==== Recorded data

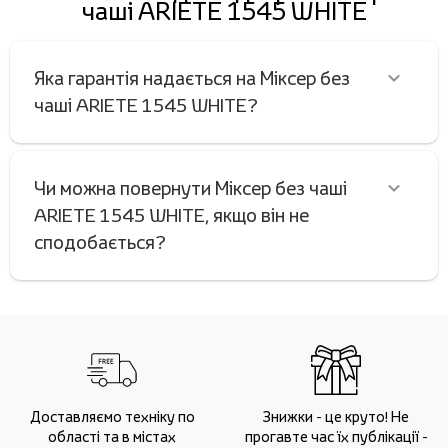
чаші ARIETE 1545 WHITE
Яка гарантія надається на Міксер без
чаші ARIETE 1545 WHITE?
Чи можна повернути Міксер без чаші
ARIETE 1545 WHITE, якщо він не
сподобається?
Доставляємо техніку по
Знижки - це круто! Не
області та в містах
прогавте час їх публікації -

========

▶ [What the exercise asks]
Could you write out the records exactly while omitting every picture?

▶ [Output of the task]
чаші ARIETE 1545 WHITE
Яка гарантія надається на Міксер без
чаші ARIETE 1545 WHITE?
Чи можна повернути Міксер без чаші
ARIETE 1545 WHITE, якщо він не
сподобається?
Доставляємо техніку по
Знижки - це круто! Не
області та в містах
прогавте час їх публікації -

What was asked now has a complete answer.